Currently, PILOTs for multifamily residential projects are limited to a Central Business Improvement District, which for Memphis is inside the Parkways, plus the Mid-South Fairgrounds.
“It’s important to realize this bill does not make any determination on individual projects,” Vaughn said. “It merely admits local IDBs to make the decision for themselves. The decision to grant the benefit still 100 percent lies on the local level.”
On Wednesday, the house’s Local Government Subcommittee recommended the bill be passed by the full committee.
When subcommittee member Rep. John Crawford asked Vaughn who brought him the bill, Vaughn said it came from the Economic Development Growth Engine (EDGE) for Memphis & Shelby County.
Last July, EDGE president and CEO Reid Dulberger said it was the intent of EDGE and Memphis Mayor Jim Strickland’s administration to ask the legislature to create a carve-out for Shelby County.
John Lawrence, EDGE’s senior economic development specialist, attended the subcommittee meeting in Nashville Wednesday and confirmed EDGE was aware and in support of the bill.
“The City of Memphis, unincorporated Shelby County and some of the other municipalities have interest in looking at projects that are not in the existing geography,” Dulberger said in a recent interview with the Memphis Business Journal.
Dulberger said the Strickland administration wants to build population density within the city, and PILOTs are the tool for spurring apartment development in areas such as Binghampton, Whitehaven, Orange Mound, New Chicago and Frayser, where the market’s rent structure will not justify new construction or substantial renovation.
The legislation’s sponsors are from Collierville and Germantown, and the bill would allow multifamily and hotel projects in those areas to be incentivized, too.

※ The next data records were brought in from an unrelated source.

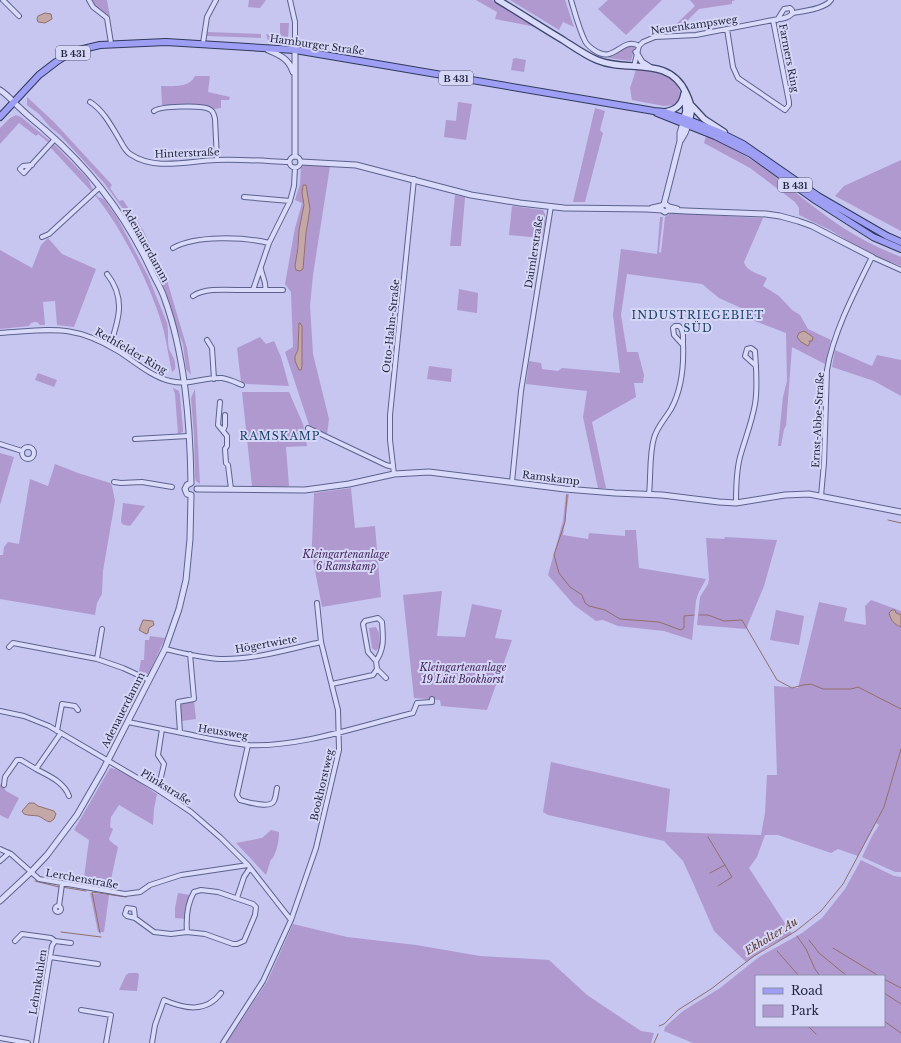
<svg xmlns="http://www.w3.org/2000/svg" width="901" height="1043" font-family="'Libre Baskerville',serif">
<rect width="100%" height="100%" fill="#c6c6f0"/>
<path fill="#b099cf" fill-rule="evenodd" d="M92 0H107L110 17 95 6Z
M249 0H266L260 8 248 7Z
M476 0H492L536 27 495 19 497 12Z
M510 0H565L574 27 563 22 559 30Z
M608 0H662L626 35 598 9Z
M690 0H736L732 1V4L699 9 677 31H669L695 6Z
M280 23H289L288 39 283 41 268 40 266 34 280 37Z
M207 32 261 34V38L206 36Z
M633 45 635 47 631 61 608 58 625 46Z
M515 58 526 60 524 72 511 70 513 59Z
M636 70C643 70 651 70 658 72 673 76 689 93 675 107L673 105 664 106 632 100 630 88Z
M195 76H210L208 92 230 97 229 100H221V108L215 109 206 105H162L161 86C173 86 189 88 195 76Z
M27 97 54 122 112 185 110 188 119 201 123 200 143 230 166 277 187 348 191 375 186 369 183 344 177 329 169 300 141 237 128 216 105 184 60 135 50 127 39 114 27 105Z
M458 102 472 104 466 140 444 137 446 120 456 121Z
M595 108 605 111 600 130 603 133 585 202H573Z
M16 115 21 117 50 141 49 143 38 134 36 136 19 123 0 144V128L10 118Z
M706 136C723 143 739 152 755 162 783 181 808 204 836 223 856 237 878 248 901 257V266L891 262 890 264 872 255 830 230 799 215V208L795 202 750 168 704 143Z
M54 144 88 179 93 190 91 191 51 148Z
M901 160V231L835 196 844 186Z
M304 165 330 166 313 275 310 306 313 354 329 419 327 434 309 425 285 352 293 347 291 292 285 284 295 228 302 203 295 200 300 184 301 167ZM306 188 310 209 306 233 304 259 296 258ZM302 326V366L301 370 295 356 298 350Z
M96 195 98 197 104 199 118 219 148 276 167 323C169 331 167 340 169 349 171 354 175 358 175 364 176 368 175 370 172 372 169 359 167 345 164 332 153 289 123 230 95 195Z
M455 195 465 197 461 246H450Z
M512 206 543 210C549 219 543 229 542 238L509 235Z
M671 213 763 218 744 262C746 271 759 274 767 278L763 286 779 296 792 310 800 315 808 329 831 340 825 364 792 347 786 426 784 429 781 446H778L783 397 787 381 786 333 752 320V313L719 298 702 284 627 274 621 315 627 352H638L644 375 643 383H634L636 397 592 422 606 488H598L583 417 587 391 526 384 529 361 541 363 542 369 558 371 562 368 620 373 613 315 621 249 657 254 660 217H663L659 252 661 253 665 217Z
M48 238 62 254 96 269 74 327 57 325 55 301 43 302 45 325H40L37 322C33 322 31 322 29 326L0 329V250L32 268 41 245Z
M459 289 478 293 477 313 457 310Z
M260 337 266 344 274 341 281 357 289 386 247 384 241 382 237 348Z
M835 350 872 366 877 355 901 360V396L874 381 832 367Z
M429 366 452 369 451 382 427 379Z
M38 373 57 380 54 387 35 380Z
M173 388 179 391 180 396 183 429V432L178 434 175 394Z
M195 389 200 484 196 481 195 478 194 435 191 398Z
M242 392H289L303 424 307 446 286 447 289 486H252Z
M0 453 14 457 0 505Z
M55 464 78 473 110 483 112 486 115 501 103 571 102 594 97 603 95 615 0 599V555H3L4 547 8 542 19 544 30 479 48 486Z
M351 488 355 528 375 526 381 597 322 607 313 560 312 544 314 493Z
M566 494H569L563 535 588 539 589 533 625 536V530H636L639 568 706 579 698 594 696 601 692 640 664 631 618 626 603 620 596 621 574 605 548 575 563 521Z
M123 503 145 506 131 525 128 526 122 524 121 521Z
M725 537 777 540 764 586 746 629 697 625 700 597 708 584 709 579 706 538 724 539Z
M442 591 437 636 465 637 472 604 502 610 495 638 512 640 487 710 441 706 440 700 414 698 403 595Z
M871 600 901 611V872H895L862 857 872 836 879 825 876 823 858 856 838 849 831 853 778 835H765L757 857 749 868 792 934 767 947 746 962 714 931 694 885 683 861 664 841 548 815 543 812 551 762 670 789 666 832 761 835 765 813 767 775H777L774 686 798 688 819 602 847 608 844 621 866 625 865 606Z
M776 610 804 616 799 645 770 640Z
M376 627 379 633 380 646 376 651 372 648 369 628Z
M150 636 165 638 149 674 146 675 139 672 141 660H144L145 640H149Z
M194 701 196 719 182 721 179 702Z
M110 768C125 770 144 786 157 794L154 809 153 825 119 805 111 817 110 827 113 829 109 839 110 841 118 847 109 889 83 885 89 840 74 830Z
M2 782 5 785 4 788 6 791 19 798 8 819 0 815V785Z
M271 830 279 832C279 840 277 852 272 859H271L266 875 236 843 262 838Z
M861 860 894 876 901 877V1043H693L664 1031 665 1027 683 1011 720 988 759 957 802 933 822 918 845 889ZM756 976H884V1026H756Z
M90 893 109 895 104 932H98Z
M178 893 190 895 186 919 175 918V908Z
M293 924 347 937 416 945 480 956 549 960 587 995 641 1031 654 1033 651 1043H226L267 982Z
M129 973H138L139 975 137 991 119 990 126 975Z"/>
<path fill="#c3a8a7" stroke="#926f6d" d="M45 13 51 14 52 19 45 23 38 22 37 19 38 16Z
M303 185H306L310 209 306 233 303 269 300 271 296 270 295 266 298 247 299 230 304 205 302 193Z
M299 323H300L302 326V366L301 370H299L295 361V356L298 350Z
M804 331 813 337 812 341H809L810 343 808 346 801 342 797 337 799 333Z
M892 610H895L896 613 901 615V627C894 624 891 621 889 613Z
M143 620 153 621 154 625 149 628 148 633 146 634 139 630Z
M29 803H34L38 806 54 811 56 814 54 819 50 822C45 821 42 817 38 816 33 815 29 816 24 814L22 811Z"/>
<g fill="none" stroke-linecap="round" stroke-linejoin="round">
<path stroke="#926f6d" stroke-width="1" d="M567 495 565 522 554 555 559 573 570 587 582 595 585 603 589 606 605 610 620 619 659 622 681 630 684 628V616L694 615
M888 520 901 523
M699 615H708L724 621 742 620 777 680 792 688 803 685 811 684 823 689H851L858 687 901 709
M708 837 732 877 718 886
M710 873 725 865
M35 881 59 887
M62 887 86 891
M61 932 101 937
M100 933 92 892 126 897
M797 936 806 949 815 969 820 976
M809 940 819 953 847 976
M833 948 879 976
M777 951 799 976
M884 979 901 988
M884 993 901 1004
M884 1021 901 1033
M659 1026 664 1024 678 1010 711 989 754 956 796 931 821 911 843 884 884 807 901 749
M808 1026 816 1034
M654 1043 658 1034"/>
<defs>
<path id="minor" d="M3 0 19 16
M89 0 93 7 107 18 111 43
M290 0 295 22V50
M571 0C575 13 579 29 585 41 587 45 591 48 594 50 615 65 621 36 639 46
M793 13C803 11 825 9 831 0
M727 29 733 67 738 78 785 110 789 105V102L773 20
M203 43 207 17 216 0
M634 66 639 46 643 42 655 37 696 35 773 20C780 19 787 19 792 14V10L790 8 784 9 777 20
M90 102C102 109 111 125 118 137 122 143 124 150 130 154 154 171 189 161 216 160 241 159 265 161 289 162
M154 111C160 106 201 105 209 109 214 111 214 115 215 119L217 160
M289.5 162a5.5 5.5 0 1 1 11 0a5.5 5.5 0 1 1-11 0Z
M32 165 23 166 20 169 24 173 55 139
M244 197 290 201
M42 237 49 234 100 187
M173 248C195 235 245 237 269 243
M107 274C126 298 119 319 110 346
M253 290H265C267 283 262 276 261 269
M265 290H283
M193 296C207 286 236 291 253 290L269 243 290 201 294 186 295 168
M0 333C50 330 72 323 118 351 134 361 152 377 170 381 189 386 203 377 222 378 229 379 235 382 242 385
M207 340 212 348 214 379
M220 402 218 425 227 436V446L225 449 226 463 228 465 231 489
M308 428 386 465 393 467
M223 431 225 426V415
M135 439 188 436
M0 444 22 451
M22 453a6 6 0 1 1 12 0a6 6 0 1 1-12 0Z
M394 474 390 440V415L414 179
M114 482 121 483 142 482 172 487
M512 482 521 391 551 206
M649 494C651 477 649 455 654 438 657 427 665 419 671 409 682 389 684 366 683 343 683 337 684 330 679 326H675L673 328 674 335 683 345
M821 496 824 463 827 370C833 333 855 291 872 257L901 270
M736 503C736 488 736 472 740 457 745 439 752 422 755 404 758 387 756 368 755 351L751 348 747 349 745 356 756 366
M9 647 13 643 97 659 123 668 149 680
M165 649C183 653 202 658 220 659 254 660 289 649 321 642
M97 659 102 629
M377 669 386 678
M332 684 373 675 377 669 376 661C385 648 383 636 382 622L378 618 365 621 363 624 368 652 376 661
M0 711 24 716 49 726 158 790 191 812 221 838 248 865 291 920
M128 722C147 726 167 730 187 734 207 738 227 743 247 745 299 748 363 725 413 713L417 703 432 702V699
M57 731 62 704 75 706 78 710
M180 732 178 702 194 699 190 654
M248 745 237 795 240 800C248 802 270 809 274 801 276 797 276 792 277 788
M36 769C49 776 64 782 69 796
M4 785 5 777 17 760H21L36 769 61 733
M158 790 164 764 158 755 162 729
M0 849 11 854 39 879 125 894 140 892 150 885 181 875 248 865
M0 861 9 853
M201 890 218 892 253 904 256 907 255 915 244 941 237 944H233L205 934 187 932C186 919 187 904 194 892Z
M237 898 244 877 250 868
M59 906 62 884
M55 909a3 3 0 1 1 6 0a3 3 0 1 1-6 0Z
M135 918 127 916 125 914 127 908 134 909 135 918 154 932 171 934 187 932
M15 941 22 934 51 938 55 941
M55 941 71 943
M50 957 98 964
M81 1010 111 1015 106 1043
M0 1038 28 1043
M36 1043 50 957 52 946 55 941
M152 1043 155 1025 164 1000C185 1009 206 1013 221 993
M223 1043 263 981 291 920 316 848 339 750 338 710 321 642 317 603"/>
<path id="tertiary" d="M268 50C280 55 289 59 293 72
M295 50V156
M636 52 642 62 650 67
M0 90C8 95 13 102 20 108 28 116 37 123 45 130 90 169 126 216 151 270 155 279 161 288 164 297 185 354 190 422 191 483
M681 140 685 133 688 125
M301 162 356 165 471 195 520 203 564 208 647 209 662 210 665 212 668 210 686 211 766 214 780 216 798 221 812 226 872 257
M664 204 680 141V133L683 123
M652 208 661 206 665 204 669 207 677 209
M191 483 187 485 185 489 187 494 191 495
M197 489 305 490 349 484 394 474 429 472 565 489 615 493 662 495 719 502 736 503 785 495 809 494 901 512
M0 901 31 872 47 855 77 815 103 770 165 649 179 609 186 580 190 539 191 495"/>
<path id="secondary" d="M498 0C520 13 541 27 563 40 574 47 585 55 597 60 627 73 669 55 686 93 692 106 693 110 688 124
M692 106 704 119 724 132
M665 112C676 110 682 105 684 94
M683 122 686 111 685 97"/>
<path id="primary" d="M657 113 715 136 751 154 815 200 873 237 901 249
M0 117 39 75 56 62 67 55 79 50 100 45 166 42 295 50 654 111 665 112 689 120 719 132 743 144 818 196 887 236 901 242"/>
</defs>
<use href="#minor" stroke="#5b638c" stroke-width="6"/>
<use href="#tertiary" stroke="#5b638c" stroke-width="7"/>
<use href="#secondary" stroke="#3e476e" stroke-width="8"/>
<use href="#primary" stroke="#2f395a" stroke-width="8"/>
<use href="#minor" stroke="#dadafa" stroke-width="4"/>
<use href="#tertiary" stroke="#dadafa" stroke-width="5"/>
<use href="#secondary" stroke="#dadafa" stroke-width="5.5"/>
<use href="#primary" stroke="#9d9ef4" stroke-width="6"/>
</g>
<g text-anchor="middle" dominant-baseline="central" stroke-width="4" stroke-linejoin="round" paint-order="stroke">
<g fill="#d6d6f7" stroke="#565a74" stroke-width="1">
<rect x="56" y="46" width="34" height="14" rx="3"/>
<rect x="439" y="71" width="34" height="14" rx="3"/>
<rect x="778" y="178" width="34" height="14" rx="3"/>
</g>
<g font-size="9" font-weight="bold" fill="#1f253c">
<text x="73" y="53">B 431</text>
<text x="456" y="78">B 431</text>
<text x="795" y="185">B 431</text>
</g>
<g font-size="10" fill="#1f253c" stroke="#d6d6f7">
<text transform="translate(694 25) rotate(-8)">Neuenkampsweg</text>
<text transform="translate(317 45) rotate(8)">Hamburger Straße</text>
<text transform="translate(789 58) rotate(79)">Farmers Ring</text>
<text transform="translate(187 153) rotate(-2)">Hinterstraße</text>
<text transform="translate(146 245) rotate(61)">Adenauerdamm</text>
<text transform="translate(534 252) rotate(-81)">Daimlerstraße</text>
<text transform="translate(391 326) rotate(-84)">Otto-Hahn-Straße</text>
<text transform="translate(131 351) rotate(30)">Rethfelder Ring</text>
<text transform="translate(818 420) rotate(-87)">Ernst-Abbe-Straße</text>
<text transform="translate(551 478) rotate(7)">Ramskamp</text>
<text transform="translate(266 644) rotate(-10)">Högertwiete</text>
<text transform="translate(123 710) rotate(-63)">Adenauerdamm</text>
<text transform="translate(223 732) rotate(9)">Heussweg</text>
<text transform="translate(322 785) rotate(-77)">Bookhorstweg</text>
<text transform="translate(166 787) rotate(32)">Plinkstraße</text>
<text transform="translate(82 879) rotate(10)">Lerchenstraße</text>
<text transform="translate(38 982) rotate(-81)">Lehmkuhlen</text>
</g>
<g font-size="10" font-style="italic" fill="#422559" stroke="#d6d6f7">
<text x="346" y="554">Kleingartenanlage<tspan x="346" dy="12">6 Ramskamp</tspan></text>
<text x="463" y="667">Kleingartenanlage<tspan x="463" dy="12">19 Lütt Bookhorst</tspan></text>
</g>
<g font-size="11" letter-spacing="1" fill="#1d436a" stroke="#d6d6f7">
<text x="698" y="315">INDUSTRIEGEBIET<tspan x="698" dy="13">SÜD</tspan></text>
<text x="280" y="436">RAMSKAMP</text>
</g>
<g font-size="11" font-style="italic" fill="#5c392e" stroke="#d6d6f7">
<text transform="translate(771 936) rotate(-32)">Ekholter Au</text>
</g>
</g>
<rect x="755" y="975" width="130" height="52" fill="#d6d6f7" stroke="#8d8fac"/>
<rect x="763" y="988" width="20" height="6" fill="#9d9ef4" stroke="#8d8fac"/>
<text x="791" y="995" font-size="12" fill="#1f253c">Road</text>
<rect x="763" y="1005" width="20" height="12" fill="#b099cf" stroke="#8d8fac"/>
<text x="791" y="1015" font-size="12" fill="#1f253c">Park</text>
</svg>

But Dulberger said he would be surprised if the bill was used for those projects.
“Knowing the mayors and the climates there today, I don’t think that they believe they need the tool and the empirical evidence supports that,” Dulberger said, pointing to the success of Germantown, Collierville and Bartlett in attracting new projects.
Vaughan echoed Dulberger’s observation of the current political climate.

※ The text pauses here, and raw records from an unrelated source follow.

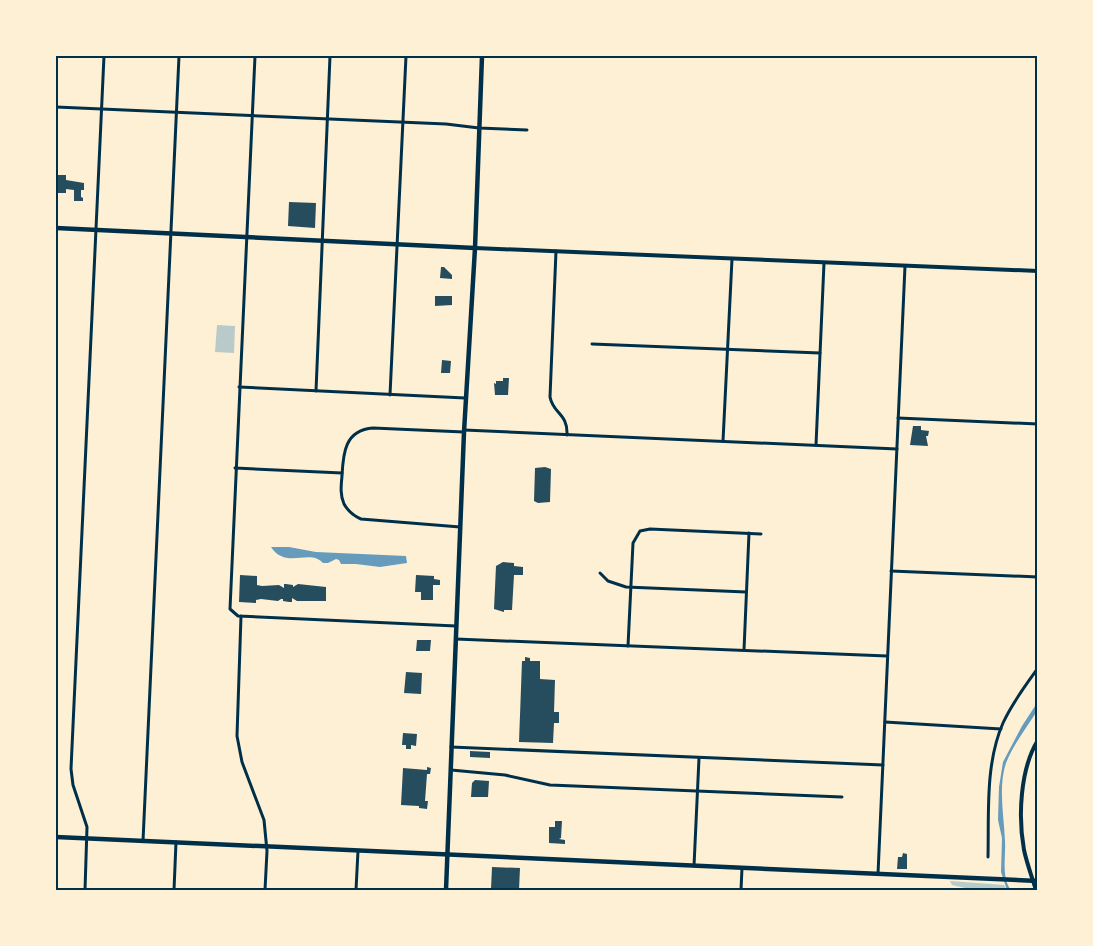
<svg xmlns="http://www.w3.org/2000/svg" width="1093" height="946" viewBox="0 0 1093 946" font-family="'Noto Sans',sans-serif">
<rect width="100%" height="100%" fill="#fdf0d5"/>
<g fill="#b9caca">
<polygon points="217,325 235,326 234,353 215,352"/>
<polygon points="950,881 1004,885 1007,890 969,890 965,888 952,885"/>
</g>
<g fill="#669bbc">
<path d="M271,547h18l27,5 90,4 1,7 -27,4 -24,-3h-15l-2,-4 -3,-1 -8,4h-5c-13,-15 -37,7 -52,-16z"/>
<path d="M1037,703v8c-10,16 -24,34 -31,52 -8,24 -2,53 -1,78 1,15 -4,37 6,49h-4l-6,-18 1,-34 -4,-18 1,-33 4,-25 19,-36z"/>
</g>
<g fill="#264d5e">
<polygon points="57,175 66,175 66,180 84,183 84,190 81,190 81,197 83,198 83,201 74,201 74,190 66,189 66,193 57,193"/>
<polygon points="289,202 316,203 315,228 288,226"/>
<polygon points="441,267 444,267 452,275 452,279 440,278"/>
<polygon points="435,296 452,296 452,305 435,306"/>
<polygon points="442,360 451,361 450,373 441,373"/>
<polygon points="503,378 509,378 508,395 495,395 494,383 496,384 496,381 503,381"/>
<polygon points="913,426 921,426 921,430 929,431 928,436 926,436 928,446 910,445"/>
<polygon points="545,467 551,469 550,502 538,503 534,501 535,468"/>
<polygon points="503,562 514,563 514,566 523,567 523,575 514,575 512,610 504,610 504,612 494,609 496,566"/>
<polygon points="240,575 257,576 257,585 262,586 279,585 284,588 284,584 286,584 293,585 293,587 298,584 326,587 326,601 297,601 292,598 292,602 289,602 283,601 283,599 281,599 278,601 261,599 256,600 256,603 239,602"/>
<polygon points="416,575 434,576 434,579 440,580 440,585 433,585 433,600 421,600 421,592 415,592"/>
<polygon points="417,640 431,640 430,651 416,651"/>
<polygon points="525,657 530,658 530,661 540,661 540,679 555,680 554,712 559,712 559,723 554,723 553,743 519,742 522,661 525,661"/>
<polygon points="406,672 422,673 421,694 404,693"/>
<polygon points="403,733 417,734 416,746 411,745 411,749 406,749 406,745 402,745"/>
<polygon points="470,751 490,752 490,758 470,757"/>
<polygon points="427,767 431,768 430,774 427,774 425,801 428,801 427,809 419,808 419,806 401,805 403,768 427,770"/>
<polygon points="475,780 489,781 488,797 471,797 472,783"/>
<polygon points="555,821 562,821 561,838 559,839 565,840 565,844 549,843 549,827 555,827"/>
<polygon points="903,853 907,854 907,869 897,869 898,857 902,857"/>
<polygon points="492,867 520,868 519,890 491,889"/>
</g>
<g fill="none" stroke-linecap="round" stroke-linejoin="round">
<g stroke="#003049" stroke-width="3">
<polyline points="255,56 230,609 238,616 456,626"/>
<polyline points="56,107 446,124 479,128 527,130"/>
<path d="M556,251l-6,146c3,17 18,16 17,38"/>
<polyline points="592,344 820,353"/>
<polyline points="239,387 465,398"/>
<polyline points="316,391 330,56"/>
<polyline points="390,395 406,56"/>
<polyline points="898,418 1038,424"/>
<polyline points="464,430 897,449"/>
<polyline points="723,441 732,259"/>
<polyline points="816,445 824,263"/>
<polyline points="235,468 342,473"/>
<path d="M460,527l-99,-8c-7,-3 -13,-8 -17,-15 -4,-9 -3,-18 -2,-28 1,-23 3,-46 31,-48l91,4"/>
<polyline points="891,571 1038,577"/>
<polyline points="600,573 608,581 626,587 746,592"/>
<polyline points="241,616 237,736 242,762 264,820 267,851 265,890"/>
<polyline points="456,639 887,656"/>
<polyline points="628,646 633,543 640,531 650,529 761,534"/>
<polyline points="744,650 749,533"/>
<polyline points="885,722 1001,729"/>
<polyline points="451,747 883,765"/>
<polyline points="451,770 505,775 550,785 842,797"/>
<polyline points="143,841 179,56"/>
<path d="M988,857c1,-43 -3,-93 15,-134 9,-20 22,-37 35,-55"/>
<polyline points="694,866 699,758"/>
<polyline points="878,874 905,266"/>
<polyline points="85,890 87,827 73,785 71,769 104,56"/>
<polyline points="174,890 176,842"/>
<polyline points="356,890 358,851"/>
<polyline points="741,890 742,868"/>
</g>
<g stroke="#003049" stroke-width="4">
<polyline points="475,248 1038,271"/>
<path d="M1036,890c-4,-13 -9,-26 -12,-40 -6,-33 -4,-81 14,-110"/>
</g>
<g stroke="#003049" stroke-width="4.5">
<polyline points="56,228 475,248"/>
<polyline points="56,837 1038,881"/>
<polyline points="446,890 464,432 475,248 482,56"/>
</g>
</g>
<rect width="1093" height="946" fill="none" stroke="#fdf0d5" stroke-width="114"/>
<rect x="57" y="57" width="979" height="832" fill="none" stroke="#003049" stroke-width="2"/>
</svg>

“In Collierville and Germantown, those locations are not receptive these days to multifamily projects at all — much less with an incentive,” Vaughan said. “The bill won’t change that local control of land use, but it gives areas, where they feel the need to be incentivized, [a PILOT] if they see a project they want to move forward.”
Jim McCullough, senior vice president of Commercial Real Estate with SunTrust Bank, told the Memphis Business Journal that he knows of several “great projects lined up” should the bill pass.
While he is aware of EDGE’s interest and the support from both Strickland and Shelby County Mayor Mark Luttrell Jr., Vaughan said he has not heard from other IDBs or developers.
“I am unaware of any specific project that is awaiting this legislation,” Vaughan said.
Vaughan expects the bill to make it to the House floor in no more than three weeks.
“We believe we here in Shelby County are sophisticated enough to use [PILOTs] appropriately and we are simply asking the state for the freedom and flexibility to use that tool where appropriate,” Dulberger said.